--- TASK TO COMPLETE ---
Quote every line of the records below word for word, omitting the pictures.

## start EXERCISE INPUT

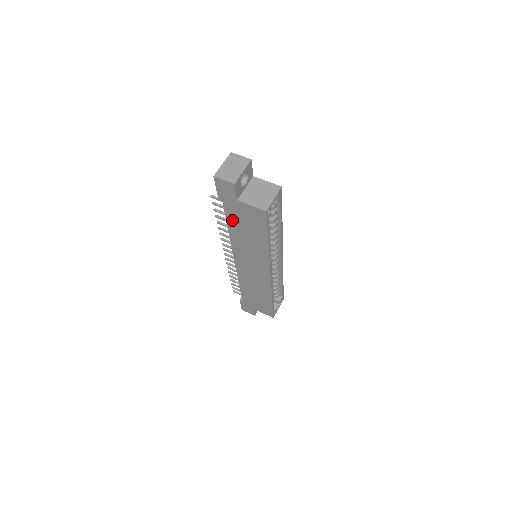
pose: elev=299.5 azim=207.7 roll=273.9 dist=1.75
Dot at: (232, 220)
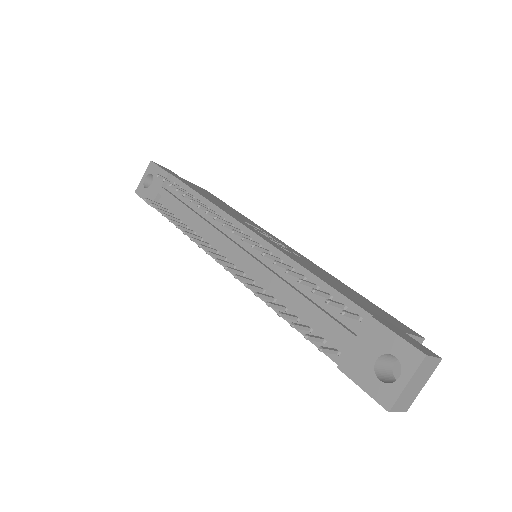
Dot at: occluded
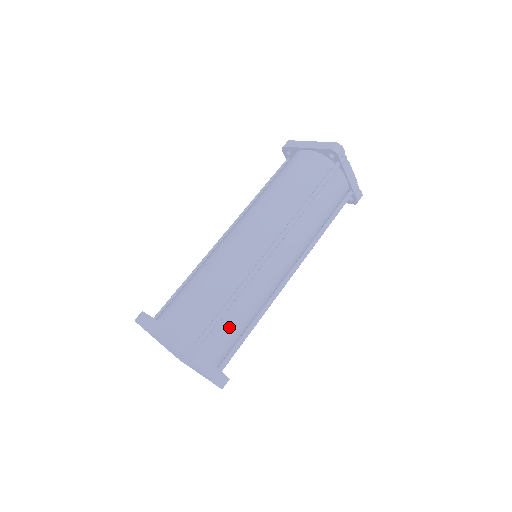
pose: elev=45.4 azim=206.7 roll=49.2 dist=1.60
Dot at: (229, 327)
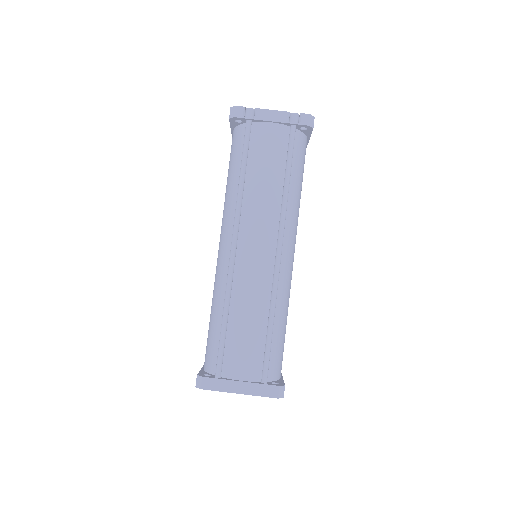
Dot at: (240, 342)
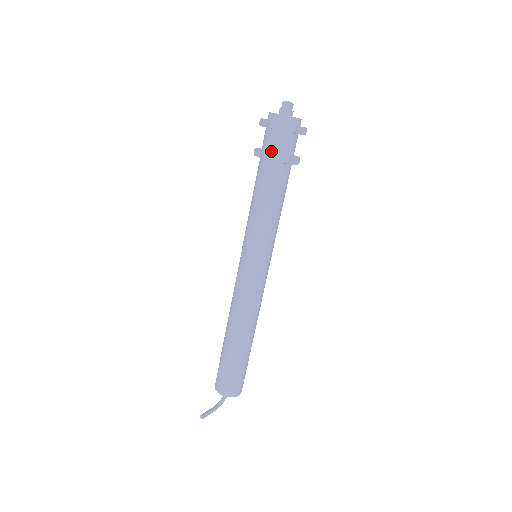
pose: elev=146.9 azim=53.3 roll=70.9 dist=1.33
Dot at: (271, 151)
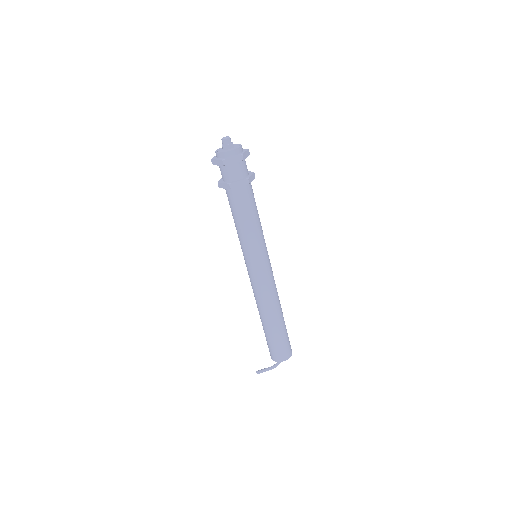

## end EXERCISE INPUT

--- FULL ANSWER ---
pose: elev=299.5 azim=207.7 roll=273.9 dist=1.75
Dot at: (232, 220)
Dot at: occluded
pose: elev=45.4 azim=206.7 roll=49.2 dist=1.60
Dot at: (229, 327)
Dot at: (240, 342)
pose: elev=146.9 azim=53.3 roll=70.9 dist=1.33
Dot at: (271, 151)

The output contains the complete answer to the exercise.